L’ampleur du problème signifie qu’une série d’approches sont nécessaires pour le réprimer, a déclaré Leuprecht.
«Oui, nous avons besoin d’amendes beaucoup plus sévères, mais nous avons également besoin de capacités d’enquête. Nous avons des capacités d’enquête terribles dans ce pays.»
Les banques ont peu de chances de se faire prendre ou d’être sévèrement punies si elles le font, et il est d’autant plus nécessaire de coordonner les efforts internationaux, a-t-il déclaré.
«Les banques de ce pays n’ont rien à craindre. Nous disposons d’une unité de renseignement financier qui est essentiellement une unité de conformité administrative.»
Meunier a déclaré qu’il aimerait également voir un Fintrac plus renforcé, notamment en donnant à l’agence le pouvoir d’imposer des conditions aux banques, comme l’ont fait les régulateurs américains avec le plafonnement de la croissance des actifs de la TD au sud de la frontière.
Fintrac a déclaré dans un communiqué qu’en plus de sa pénalité record contre TD, il a également exigé que la banque élabore un plan d’action pour remédier à ses lacunes, et que le régulateur pourrait imposer des sanctions supplémentaires si la banque ne donne pas suite à son plan.
TD a déclaré qu’elle effectuait les investissements, les changements et les améliorations nécessaires pour respecter ses engagements concernant son programme de lutte contre le blanchiment d’argent.

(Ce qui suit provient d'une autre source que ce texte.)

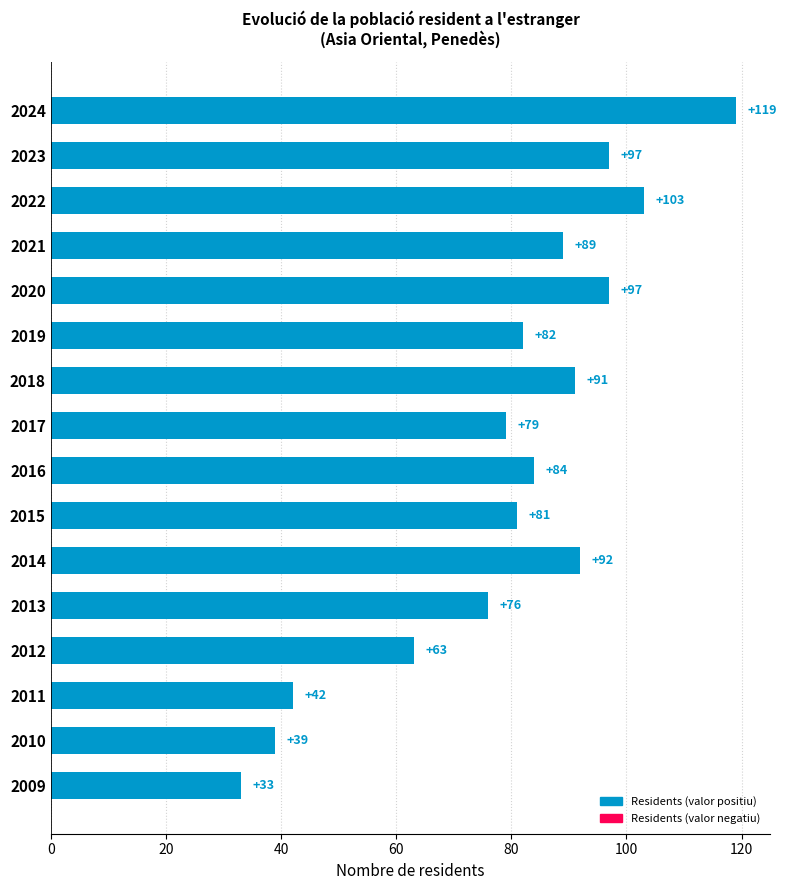

Approximately how many times larger is the value at 2015 compared to 2013?

1.1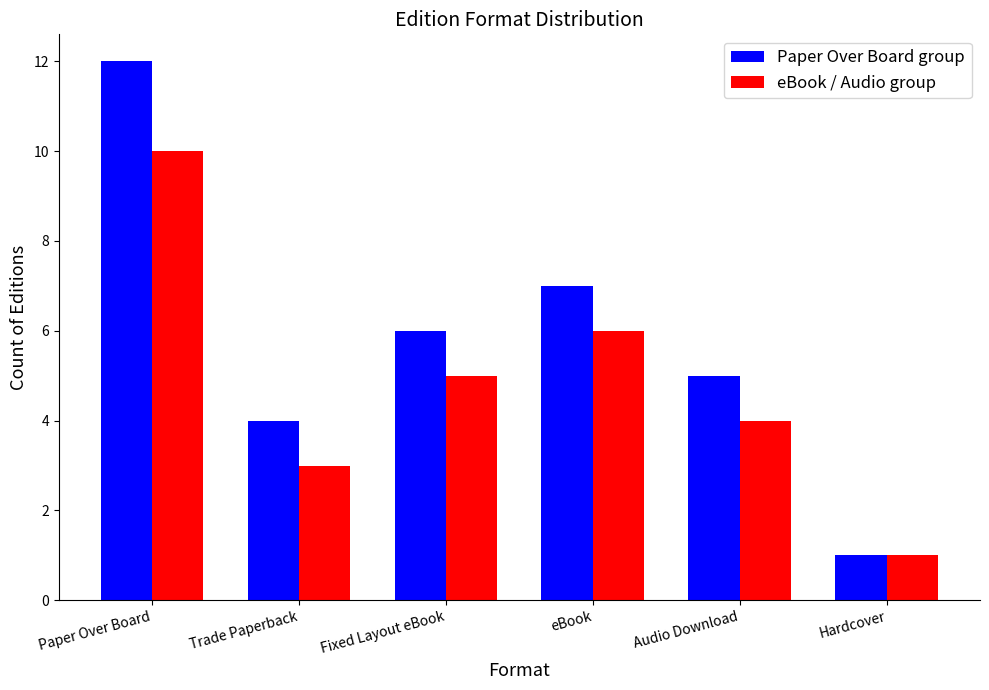

What is the label of the 6th bar from the right?

Paper Over Board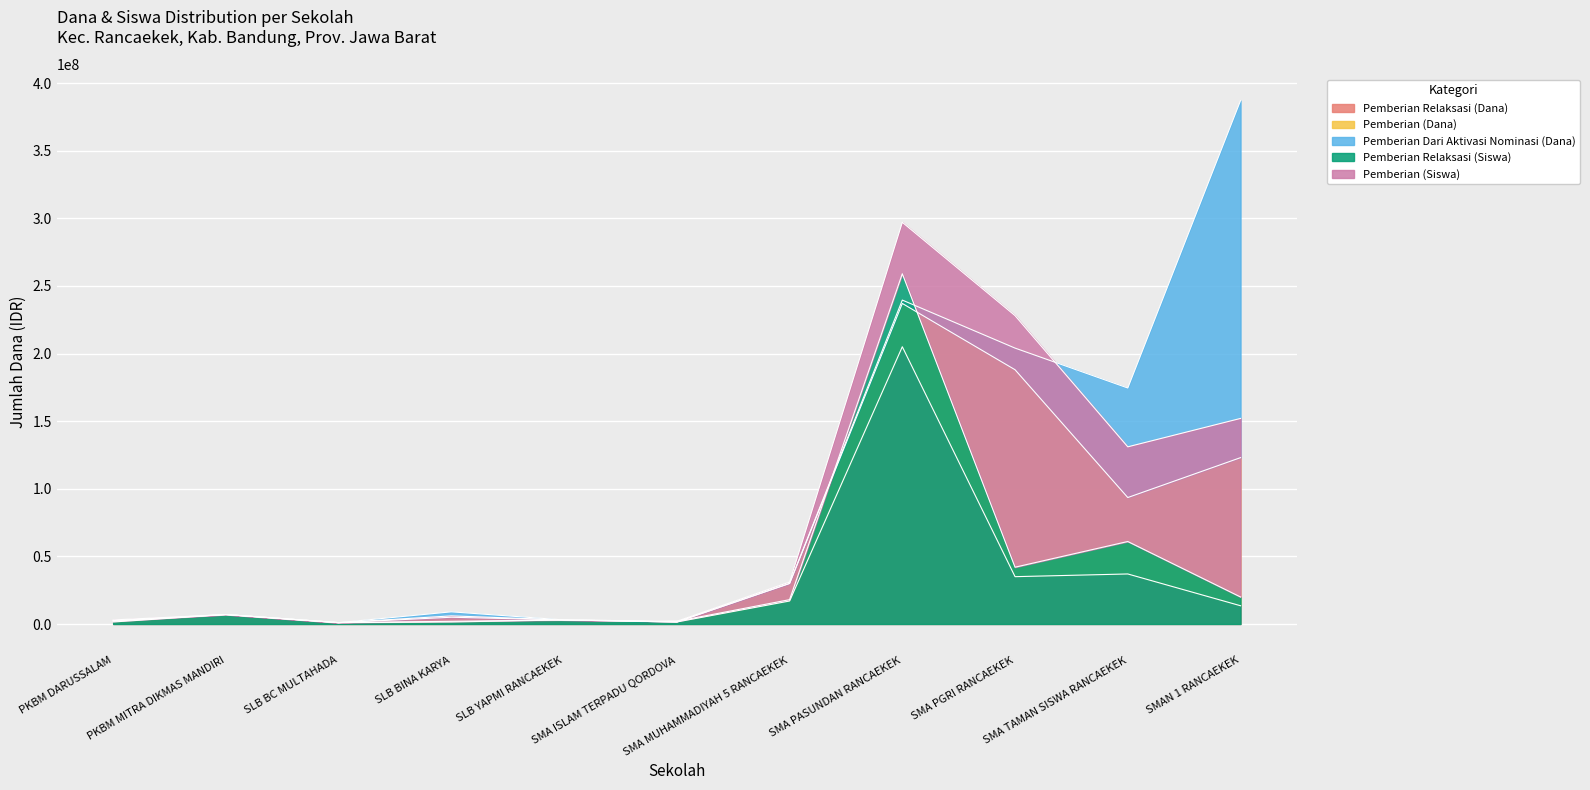

What is the highest value of the Pemberian Relaksasi (Dana) series?

205000000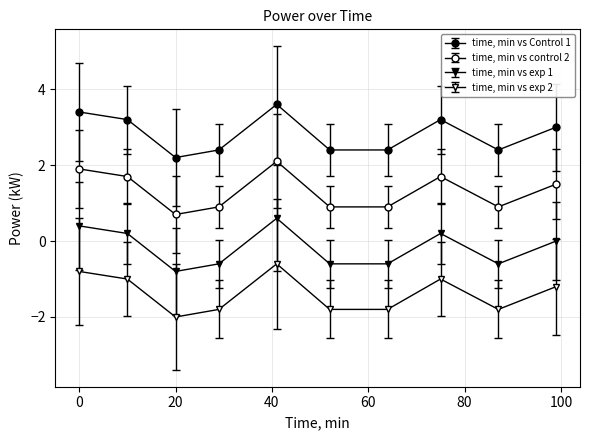

Is this an area chart (filled region under the line)?

No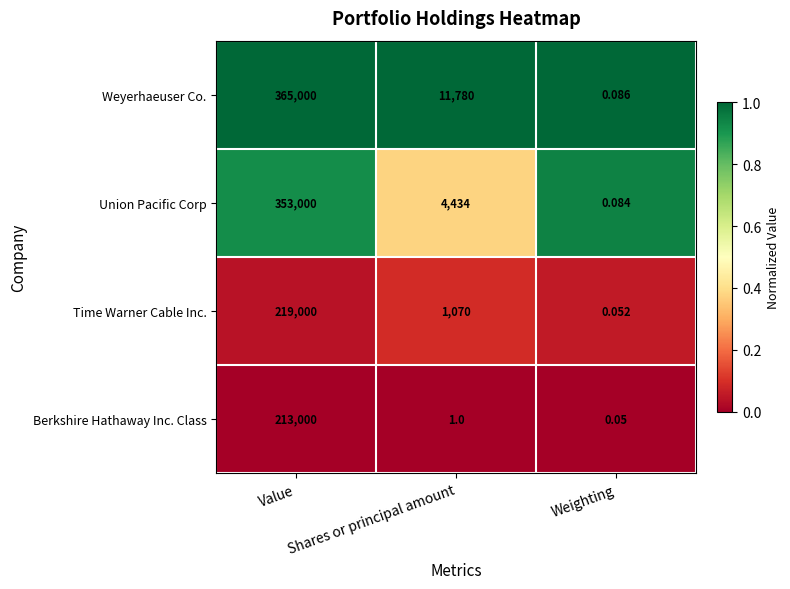

What is the spread (max minus min) of values at Weighting?

0.0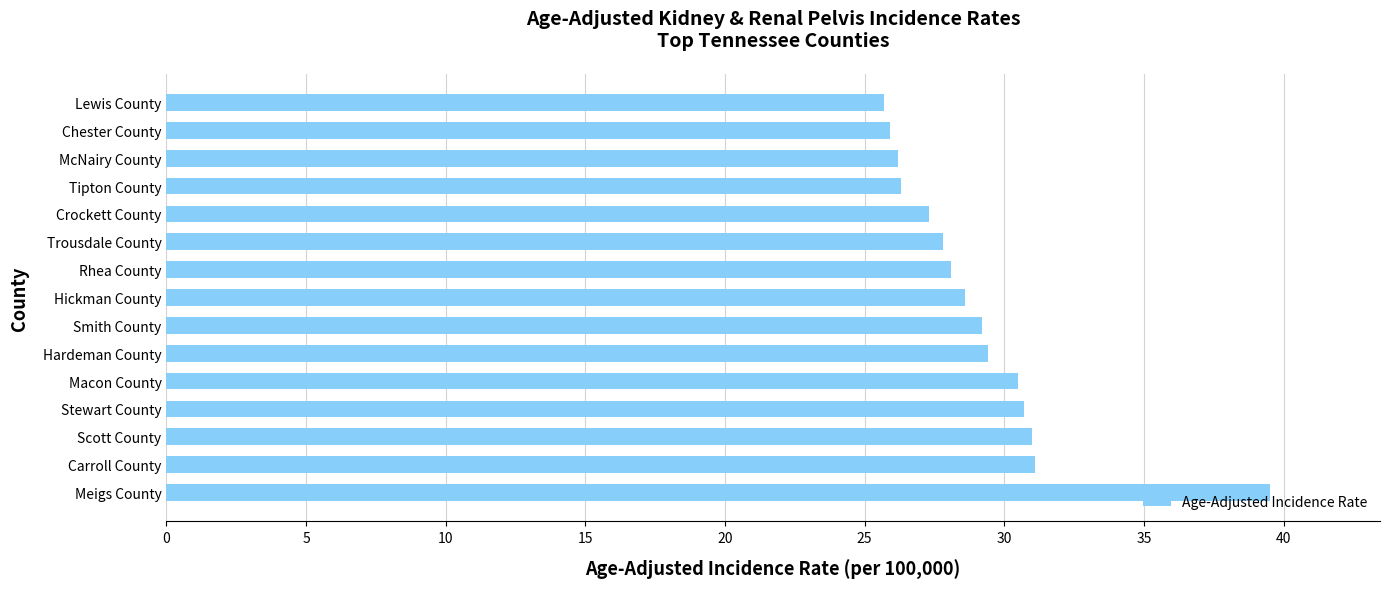

What is the change in value from Scott County to Hardeman County?

-1.6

Le gouvernement fédéral étudie également des moyens d’améliorer et de renforcer le régime canadien de lutte contre le blanchiment d’argent, notamment par le biais de consultations publiques l’année dernière. Plus tôt cette année, il a également renforcé les exigences réglementaires pour plusieurs entités non bancaires comme les casinos et les assureurs de titres.
Ces efforts surviennent alors que les régulateurs eux-mêmes reconnaissent également l’ampleur du problème.
Peter Routledge, chef du Bureau du surintendant des institutions financières, s’exprimant lors d’une conférence sur les risques plus tôt en octobre, a déclaré que l’agence devait examiner la question de plus près.
«C’est un risque plus important que ce que j’imaginais il y a trois ans lorsque j’ai commencé à travailler», a déclaré Routledge.
«L’année dernière, l’incidence des problèmes de lutte contre le blanchiment d’argent nous a amenés à augmenter ce risque. Et ce n’est pas un seul événement ; il y a eu une série d’événements qui nous ont amenés à y réfléchir.»